One of Trump's first acts as a businessman in the 1970's was to discriminate against African-American tenants seeking apartments in Brooklyn. Government affidavits show that Trump used code words and the letter "C" to identify black tenants, and a doorman was told to tell prospective black and Puerto Rican tenants that the rent was twice what it actually was.

So with things not exactly going his way these days, he reached for what he knows best.

Speaking to suburban "housewives,' Trump wrote, “Biden will destroy your neighborhood and your American Dream. I will preserve it, and make it even better!”

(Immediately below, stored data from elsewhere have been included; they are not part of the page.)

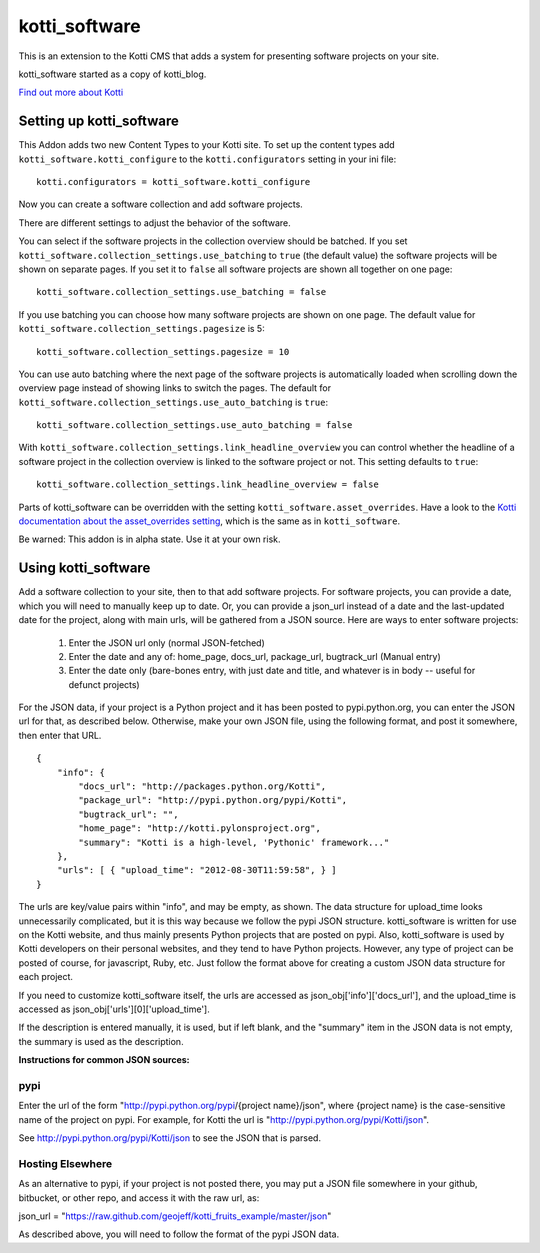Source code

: ==============
kotti_software
==============

This is an extension to the Kotti CMS that adds a system for presenting
software projects on your site.

kotti_software started as a copy of kotti_blog.

`Find out more about Kotti`_

Setting up kotti_software
=========================

This Addon adds two new Content Types to your Kotti site.
To set up the content types add ``kotti_software.kotti_configure``
to the ``kotti.configurators`` setting in your ini file::

    kotti.configurators = kotti_software.kotti_configure

Now you can create a software collection and add software projects.

There are different settings to adjust the behavior of the
software.

You can select if the software projects in the collection overview
should be batched. If you set 
``kotti_software.collection_settings.use_batching`` to ``true``
(the default value) the software projects will be shown on separate
pages. If you set it to ``false`` all software projects are shown
all together on one page::

    kotti_software.collection_settings.use_batching = false

If you use batching you can choose how many software projects are
shown on one page. The default value for 
``kotti_software.collection_settings.pagesize`` is 5::

    kotti_software.collection_settings.pagesize = 10

You can use auto batching where the next page of the software projects
is automatically loaded when scrolling down the overview page instead
of showing links to switch the pages. The default for
``kotti_software.collection_settings.use_auto_batching`` is ``true``::

    kotti_software.collection_settings.use_auto_batching = false

With ``kotti_software.collection_settings.link_headline_overview`` you
can control whether the headline of a software project in the
collection overview is linked to the software project or not. This
setting defaults to ``true``::

    kotti_software.collection_settings.link_headline_overview = false

Parts of kotti_software can be overridden with the setting
``kotti_software.asset_overrides``. Have a look to the 
`Kotti documentation about the asset_overrides setting`_, which is the
same as in ``kotti_software``.

Be warned: This addon is in alpha state. Use it at your own risk.

Using kotti_software
====================

Add a software collection to your site, then to that add software projects.
For software projects, you can provide a date, which you will need to
manually keep up to date. Or, you can provide a json_url instead of a date
and the last-updated date for the project, along with main urls, will be
gathered from a JSON source. Here are ways to enter software projects:

    1) Enter the JSON url only (normal JSON-fetched)

    2) Enter the date and any of: home_page, docs_url,
       package_url, bugtrack_url (Manual entry)

    3) Enter the date only (bare-bones entry, with just date and
       title, and whatever is in body -- useful for defunct
       projects)

For the JSON data, if your project is a Python project and it has been posted
to pypi.python.org, you can enter the JSON url for that, as described below.
Otherwise, make your own JSON file, using the following format, and post it
somewhere, then enter that URL.

::

    {
        "info": {
            "docs_url": "http://packages.python.org/Kotti", 
            "package_url": "http://pypi.python.org/pypi/Kotti", 
            "bugtrack_url": "", 
            "home_page": "http://kotti.pylonsproject.org",
            "summary": "Kotti is a high-level, 'Pythonic' framework..."
        }, 
        "urls": [ { "upload_time": "2012-08-30T11:59:58", } ]
    }

The urls are key/value pairs within "info", and may be empty, as shown. The
data structure for upload_time looks unnecessarily complicated, but it is
this way because we follow the pypi JSON structure. kotti_software is written
for use on the Kotti website, and thus mainly presents Python projects that
are posted on pypi. Also, kotti_software is used by Kotti developers on their
personal websites, and they tend to have Python projects. However, any type of
project can be posted of course, for javascript, Ruby, etc. Just follow the
format above for creating a custom JSON data structure for each project.

If you need to customize kotti_software itself, the urls are accessed as
json_obj['info']['docs_url'], and the upload_time is accessed as
json_obj['urls'][0]['upload_time'].

If the description is entered manually, it is used, but if left blank, and the
"summary" item in the JSON data is not empty, the summary is used as the
description.

**Instructions for common JSON sources:**

pypi
----

Enter the url of the form "http://pypi.python.org/pypi/{project name}/json",
where {project name} is the case-sensitive name of the project on pypi. For
example, for Kotti the url is "http://pypi.python.org/pypi/Kotti/json".

See http://pypi.python.org/pypi/Kotti/json to see the JSON that is parsed.

Hosting Elsewhere
-----------------

As an alternative to pypi, if your project is not posted there, you may put
a JSON file somewhere in your github, bitbucket, or other repo, and access
it with the raw url, as:

json_url = "https://raw.github.com/geojeff/kotti_fruits_example/master/json"

As described above, you will need to follow the format of the pypi JSON data.

.. _Find out more about Kotti: http://pypi.python.org/pypi/Kotti
.. _Kotti documentation about the asset_overrides setting: http://kotti.readthedocs.org/en/latest/configuration.html?highlight=asset#adjust-the-look-feel-kotti-asset-overrides

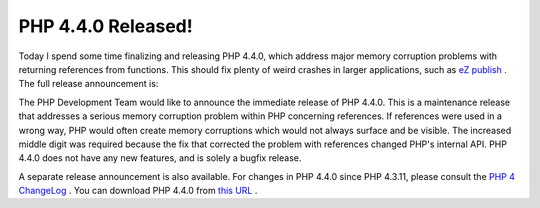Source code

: PHP 4.4.0 Released!
===================

.. articleMetaData::
   :Where: Skien, Norway
   :Date: 20050711 2218 CEST
   :Tags: cms, php, work

Today I spend some time finalizing and releasing PHP 4.4.0, which
address major memory corruption problems with returning references from
functions. This should fix plenty of weird crashes in larger
applications, such as `eZ publish`_ . The
full release announcement is:

The PHP Development Team would like to announce the immediate release of
PHP 4.4.0. This is a maintenance release that addresses a serious memory
corruption problem within PHP concerning references. If references were
used in a wrong way, PHP would often create memory corruptions which
would not always surface and be visible. The increased middle digit was
required because the fix that corrected the problem with references
changed PHP's internal API. PHP 4.4.0 does not have any new features,
and is solely a bugfix release.

A separate release announcement is also available. For changes in PHP
4.4.0 since PHP 4.3.11, please consult the `PHP 4 ChangeLog`_ .
You can download PHP 4.4.0 from `this URL`_ .


.. _`eZ publish`: http://ez.no
.. _`PHP 4 ChangeLog`: http://www.php.net/ChangeLog-4.php#4.4.0
.. _`this URL`: http://www.php.net/downloads.php#v4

And a few days later : "I am happy to inform all of the people living their Suburban Lifestyle Dream that you will no longer be bothered or financially hurt by having low- income housing built in your neighborhood,''

— Donald J. Trump (@realDonaldTrump)

Aside from being unaware that working women replaced housewives in the suburbs decades ago, Trump also appears not to know that those black people he uses to scare his base have also been suburban residents for years. In fact, one in four suburban voters identified as nonwhite, according to AP VoteCast in 2018. Despite the efforts of Trump and others like him, many suburban towns have gradually become less segregated by race over time.

But Trump is not done yet. It was not enough to be an instrument of racial bigotry and animus during the heated atmosphere of the 1970s, he's decided to dismantle fair housing laws in 2020. His attempts to gut the law would make it easier for landlords to discriminate, even if they are allegedly doing so unintentionally. Trump's administration also chose to kick the legs out from under affordable housing, despite the legislation making it through the House and Senate in a bipartisan vote.

So who does Trump think is out there in those "dream-like" suburbs.? As a suburban resident myself, I see people from a range of ethnic groups in the area where I live, and Black Lives Matter signs have sprouted in recent weeks.

As a child, I also lived in a suburban home. I recall watching those race riots on television filled with angry whites in Boston and Yonkers flood the streets to prevent African Americans families from buying homes and their children attending school.

In our little corner of the world, no one moved when we moved in, though for years we were among only a few black families. That neighborhood today is a stable mix of mostly white residents sprinkled with people from a range of cultures, and more diverse than when I was growing up there.

So who is Donald Trump talking to? Perhaps that elderly white woman reaching for the phone while a dark shadow hovers near her front door as she waits on hold with the police in his most recent campaign ad.

Trump, a racist and unrepentant violator of housing rights and civil rights, is the one who living in a dream state of a bygone era when he and his father could crush the home-owning of working- class African-americans and others. This dark vision of his mind that is all that he can offer, and what he projects onto America.